February 19th, 2007 at 20:07

Today the hyper-enriching Peter Levine writes about “fit” between class and the labor market, noting how it’s not just that wealthy people have more money, but that the way they raise their kids makes those kids better candidates for white collar jobs. This phenomenon is likely most pronounced in the legal profession. If, as Levine says, the “field of white-collar work is saturated with norms and expectations,” the field of lawyer and judge work is supersaturated with them.

Levine wants to propose a solution, but he first makes it clear that the most radical response “would not be to reform educational institutions so that they better prepare all children for the white-collar workforce.” This line of get-them-in-there-by-assimilating-them thinking is exactly the one that the organized bar is in right now. In response to damning statistics on the number of racial and ethnic minorities* in the legal profession, the ABA struck a commission on the problem, which has decided the best way to solve this problem is to (A) tell law firms they ought to hire more minorities, (B) help out national associations of minority lawyers, (C) give out awards to minority lawyers, and (D) wait for the statistics to improve. The commission has been waiting twenty years, now.

Levine’s proposal is a whole lot more exciting and promising: “The most radical response would be to enlarge the supply of stable and rewarding jobs that embody different values and skills from those of the white-collar world.” In the legal profession, this would mean recognizing that there’s more to lawyering than the office-based, suit-wearing, paper-and-court-appearances kind of work that so many of my law school classmates are now off to. In fact, you can quickly bring up strong evidence that that kind of traditional lawyering isn’t the best way to help whole tens of millions of people.

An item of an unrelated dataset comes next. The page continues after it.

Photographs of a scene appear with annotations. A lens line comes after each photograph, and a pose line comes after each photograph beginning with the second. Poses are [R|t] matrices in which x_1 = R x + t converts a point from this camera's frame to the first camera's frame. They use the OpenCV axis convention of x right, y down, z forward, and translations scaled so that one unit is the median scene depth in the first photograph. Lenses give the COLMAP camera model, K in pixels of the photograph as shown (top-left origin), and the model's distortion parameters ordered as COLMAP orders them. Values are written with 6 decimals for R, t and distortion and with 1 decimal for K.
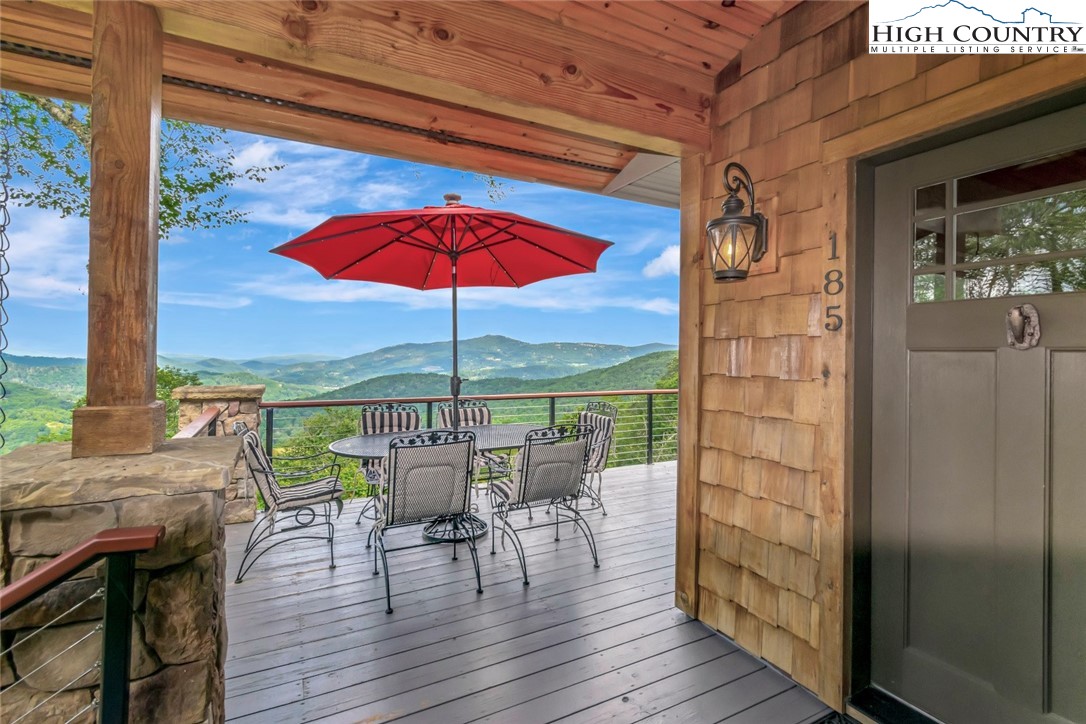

(* I know that Levine says that he doesn’t think this “fit” issue is a race issue. But the ABA doesn’t have an entity working to improve the presence in the profession of people from low-income backgrounds (as far as I know). I expect that if it did, that commission we be doing more or less the same things as the Commission on Racial and Ethnic Diversity in the Profession.)

One Response to “Fit”

  1. Peter Levine Says:

    Thanks for the link and commentary. I should disclose that I’m on the board of Streetlaw–a nonprofit that, among other things, tries to prepare minority youth for careers in law. So I’m wrestling with these issues without really knowing what strategy is best.